The group cycled their LBCO sample through a range of temperatures, repeatedly heating and cooling it, while probing it with X-rays at Brookhaven's National Synchrotron Light Source II (NSLS-II), a DOE Office of Science User Facility. At the Coherent Soft X-Ray Scattering (CSX) beamline, they used a technique known as coherent resonant X-ray diffraction, in which X-rays scatter from different domains in the CDW spatial arrangement, interfere with each other, and form a "speckle" pattern that is captured by a special camera. Analyzing this pattern yields information on the CDW's features.
This task—directly observing a CDW while tracking its changes, over a range of temperatures—is collectively very challenging, in large part due to the very short distances that characterize the features of a CDW. NSLS-II is uniquely suited to this type of investigation due to the coherent nature of the light it produces, meaning the light waves travel in unison rather than out-of-sync and jumbled.

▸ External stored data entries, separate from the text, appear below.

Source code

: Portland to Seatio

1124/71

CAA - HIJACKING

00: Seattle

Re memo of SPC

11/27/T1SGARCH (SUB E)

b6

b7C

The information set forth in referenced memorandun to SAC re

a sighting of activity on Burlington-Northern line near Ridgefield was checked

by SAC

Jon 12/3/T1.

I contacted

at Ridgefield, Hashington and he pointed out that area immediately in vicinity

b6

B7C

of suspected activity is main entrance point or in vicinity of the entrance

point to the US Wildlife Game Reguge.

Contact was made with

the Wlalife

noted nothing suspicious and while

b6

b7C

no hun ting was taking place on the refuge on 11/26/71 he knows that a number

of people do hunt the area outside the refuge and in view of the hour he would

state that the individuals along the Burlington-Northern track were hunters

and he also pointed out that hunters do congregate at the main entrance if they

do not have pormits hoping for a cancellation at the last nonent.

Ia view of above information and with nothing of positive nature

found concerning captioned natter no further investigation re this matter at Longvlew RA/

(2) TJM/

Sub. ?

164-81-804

Older light sources do not have such highly coherent beams.
The speckle analysis revealed that the specific CDW order present below 54 K returned even when the sample was repeatedly cycled through much higher temperatures, up to about 240 K (about -28 °F). The researchers think that the structural changes that take place in the crystal below 240 K create a "pinning landscape" that anchors the CDW to the lattice.
"Our work opens a new route for studying the complex interplay between charge and lattice degrees of freedom in superconducting cuprates," said the paper's lead author, Xiaoqian Chen, a researcher in Brookhaven's Condensed Matter Physics and Materials Science Department at the time this study was performed (she is now working at Lawrence Berkeley National Laboratory). "It is also a great demonstration of how NSLS-II can be used to study quantum phases of materials and their spectacular, unexpected properties."
"This result emphasizes the vital importance of the role of nanoscale domains in high-temperature superconductivity. Without the domain pinning effects that have been observed, the CDW might carry current and further disrupt the superconductivity," added co-author Ian Robinson, a physicist at Brookhaven as well as at University College London. "Imaging these subtle 'phase' domain structures is still in its infancy and this work highlights the need to develop better imaging techniques so that structural details can be seen directly."